» **YOUR GOAL**
The required output is the full listing below, reproduced word for word.
==== DATA LISTING
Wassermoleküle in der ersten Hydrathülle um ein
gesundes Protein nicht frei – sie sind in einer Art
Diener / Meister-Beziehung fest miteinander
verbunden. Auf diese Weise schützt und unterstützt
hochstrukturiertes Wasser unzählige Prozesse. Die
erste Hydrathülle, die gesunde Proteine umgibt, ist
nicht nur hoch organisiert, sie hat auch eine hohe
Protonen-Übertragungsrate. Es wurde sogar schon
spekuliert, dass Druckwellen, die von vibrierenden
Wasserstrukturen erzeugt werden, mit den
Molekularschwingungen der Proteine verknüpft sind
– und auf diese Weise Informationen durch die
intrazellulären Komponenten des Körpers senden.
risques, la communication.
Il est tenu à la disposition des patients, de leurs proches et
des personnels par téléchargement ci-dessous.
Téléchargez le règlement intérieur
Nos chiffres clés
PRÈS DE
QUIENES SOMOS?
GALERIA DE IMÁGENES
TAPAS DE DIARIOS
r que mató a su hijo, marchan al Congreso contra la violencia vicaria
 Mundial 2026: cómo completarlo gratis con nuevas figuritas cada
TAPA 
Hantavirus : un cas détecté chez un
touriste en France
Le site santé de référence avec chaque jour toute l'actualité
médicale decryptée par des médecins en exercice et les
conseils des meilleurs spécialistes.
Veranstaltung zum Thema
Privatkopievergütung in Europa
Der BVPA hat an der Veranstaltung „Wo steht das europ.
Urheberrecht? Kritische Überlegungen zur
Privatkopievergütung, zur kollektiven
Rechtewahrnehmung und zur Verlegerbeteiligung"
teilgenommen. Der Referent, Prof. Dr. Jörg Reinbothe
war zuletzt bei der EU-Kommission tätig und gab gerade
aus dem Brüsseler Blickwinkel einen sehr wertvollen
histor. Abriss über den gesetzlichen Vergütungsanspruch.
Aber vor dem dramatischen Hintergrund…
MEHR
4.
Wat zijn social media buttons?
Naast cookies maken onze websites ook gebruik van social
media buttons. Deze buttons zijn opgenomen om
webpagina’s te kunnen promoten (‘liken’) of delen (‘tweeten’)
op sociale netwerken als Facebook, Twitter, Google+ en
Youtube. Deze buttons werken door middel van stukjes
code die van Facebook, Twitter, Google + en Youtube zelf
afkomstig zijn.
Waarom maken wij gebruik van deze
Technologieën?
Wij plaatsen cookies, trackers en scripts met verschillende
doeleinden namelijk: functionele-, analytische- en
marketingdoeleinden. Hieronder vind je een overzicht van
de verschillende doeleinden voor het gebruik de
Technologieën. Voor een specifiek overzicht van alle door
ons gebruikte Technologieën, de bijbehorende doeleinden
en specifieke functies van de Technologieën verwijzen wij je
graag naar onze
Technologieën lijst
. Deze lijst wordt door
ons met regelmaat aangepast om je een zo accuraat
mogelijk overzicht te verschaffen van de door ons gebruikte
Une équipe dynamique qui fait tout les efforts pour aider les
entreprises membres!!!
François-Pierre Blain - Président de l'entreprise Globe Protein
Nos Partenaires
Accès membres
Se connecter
========
» **WRITTEN REPLY**
Wassermoleküle in der ersten Hydrathülle um ein
gesundes Protein nicht frei – sie sind in einer Art
Diener / Meister-Beziehung fest miteinander
verbunden. Auf diese Weise schützt und unterstützt
hochstrukturiertes Wasser unzählige Prozesse. Die
erste Hydrathülle, die gesunde Proteine umgibt, ist
nicht nur hoch organisiert, sie hat auch eine hohe
Protonen-Übertragungsrate. Es wurde sogar schon
spekuliert, dass Druckwellen, die von vibrierenden
Wasserstrukturen erzeugt werden, mit den
Molekularschwingungen der Proteine verknüpft sind
– und auf diese Weise Informationen durch die
intrazellulären Komponenten des Körpers senden.
risques, la communication.
Il est tenu à la disposition des patients, de leurs proches et
des personnels par téléchargement ci-dessous.
Téléchargez le règlement intérieur
Nos chiffres clés
PRÈS DE
QUIENES SOMOS?
GALERIA DE IMÁGENES
TAPAS DE DIARIOS
r que mató a su hijo, marchan al Congreso contra la violencia vicaria
 Mundial 2026: cómo completarlo gratis con nuevas figuritas cada
TAPA 
Hantavirus : un cas détecté chez un
touriste en France
Le site santé de référence avec chaque jour toute l'actualité
médicale decryptée par des médecins en exercice et les
conseils des meilleurs spécialistes.
Veranstaltung zum Thema
Privatkopievergütung in Europa
Der BVPA hat an der Veranstaltung „Wo steht das europ.
Urheberrecht? Kritische Überlegungen zur
Privatkopievergütung, zur kollektiven
Rechtewahrnehmung und zur Verlegerbeteiligung"
teilgenommen. Der Referent, Prof. Dr. Jörg Reinbothe
war zuletzt bei der EU-Kommission tätig und gab gerade
aus dem Brüsseler Blickwinkel einen sehr wertvollen
histor. Abriss über den gesetzlichen Vergütungsanspruch.
Aber vor dem dramatischen Hintergrund…
MEHR
4.
Wat zijn social media buttons?
Naast cookies maken onze websites ook gebruik van social
media buttons. Deze buttons zijn opgenomen om
webpagina’s te kunnen promoten (‘liken’) of delen (‘tweeten’)
op sociale netwerken als Facebook, Twitter, Google+ en
Youtube. Deze buttons werken door middel van stukjes
code die van Facebook, Twitter, Google + en Youtube zelf
afkomstig zijn.
Waarom maken wij gebruik van deze
Technologieën?
Wij plaatsen cookies, trackers en scripts met verschillende
doeleinden namelijk: functionele-, analytische- en
marketingdoeleinden. Hieronder vind je een overzicht van
de verschillende doeleinden voor het gebruik de
Technologieën. Voor een specifiek overzicht van alle door
ons gebruikte Technologieën, de bijbehorende doeleinden
en specifieke functies van de Technologieën verwijzen wij je
graag naar onze
Technologieën lijst
. Deze lijst wordt door
ons met regelmaat aangepast om je een zo accuraat
mogelijk overzicht te verschaffen van de door ons gebruikte
Une équipe dynamique qui fait tout les efforts pour aider les
entreprises membres!!!
François-Pierre Blain - Président de l'entreprise Globe Protein
Nos Partenaires
Accès membres
Se connecter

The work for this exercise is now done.